BEGIN
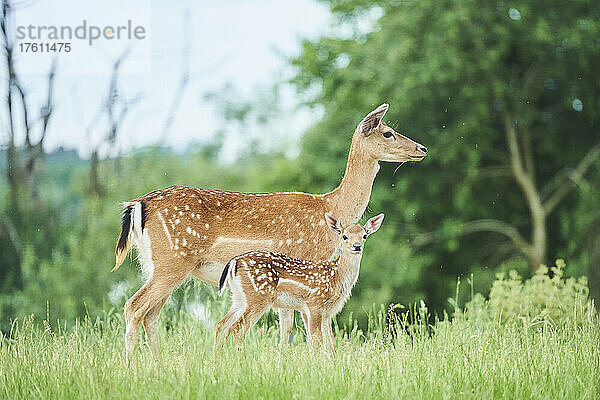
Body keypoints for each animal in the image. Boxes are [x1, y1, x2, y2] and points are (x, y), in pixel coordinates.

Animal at [112, 101, 426, 360]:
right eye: (388, 132)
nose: (422, 149)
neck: (331, 207)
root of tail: (137, 204)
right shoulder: (306, 263)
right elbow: (297, 325)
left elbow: (288, 324)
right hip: (173, 260)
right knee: (134, 307)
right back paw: (131, 365)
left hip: (156, 264)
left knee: (151, 313)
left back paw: (158, 364)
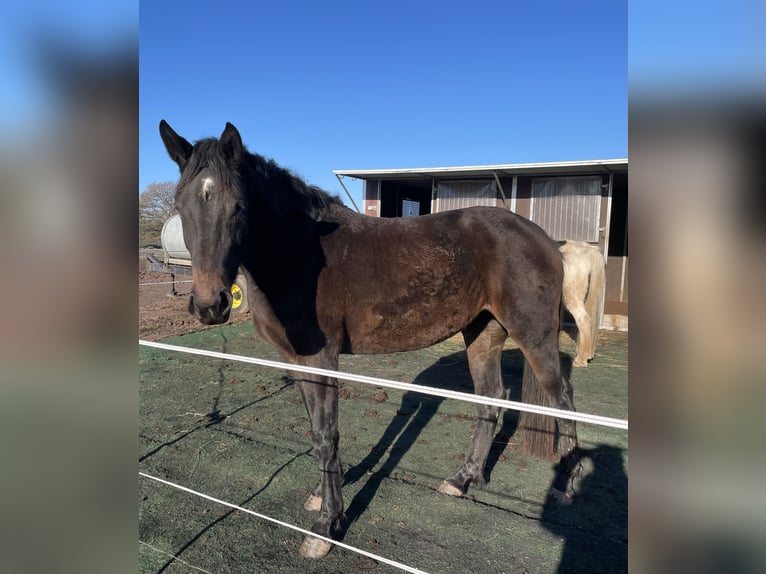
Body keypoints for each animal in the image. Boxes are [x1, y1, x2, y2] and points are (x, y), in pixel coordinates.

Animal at [159, 120, 581, 559]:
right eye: (181, 206)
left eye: (238, 207)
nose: (210, 304)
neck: (300, 251)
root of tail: (547, 240)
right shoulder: (295, 358)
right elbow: (316, 429)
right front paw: (322, 495)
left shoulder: (322, 357)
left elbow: (325, 434)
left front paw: (325, 526)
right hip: (483, 333)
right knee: (491, 399)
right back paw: (463, 479)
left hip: (533, 333)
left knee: (562, 399)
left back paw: (567, 487)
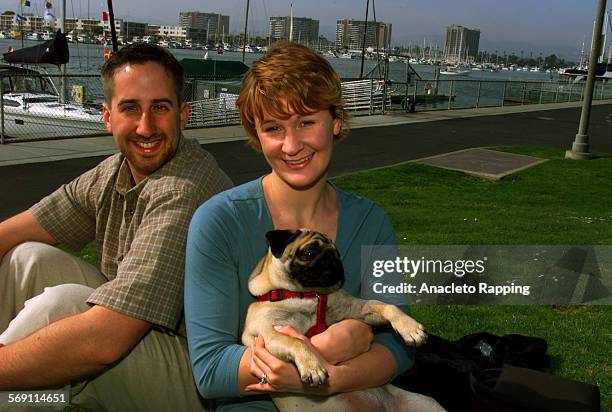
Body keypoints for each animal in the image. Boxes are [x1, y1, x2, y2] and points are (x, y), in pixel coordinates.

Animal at [241, 229, 442, 412]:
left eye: (337, 253)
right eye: (309, 252)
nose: (333, 259)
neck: (308, 296)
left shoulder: (357, 309)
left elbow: (387, 306)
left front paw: (410, 328)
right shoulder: (270, 333)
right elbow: (297, 342)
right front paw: (313, 367)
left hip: (428, 404)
END
__What the task asks__
Only the lines from the one containing "right shoulder: (270, 333)" to the end of the records should be repeated, exactly as they appear.

__Output of the task__
right shoulder: (270, 333)
right elbow: (297, 342)
right front paw: (313, 367)
left hip: (428, 404)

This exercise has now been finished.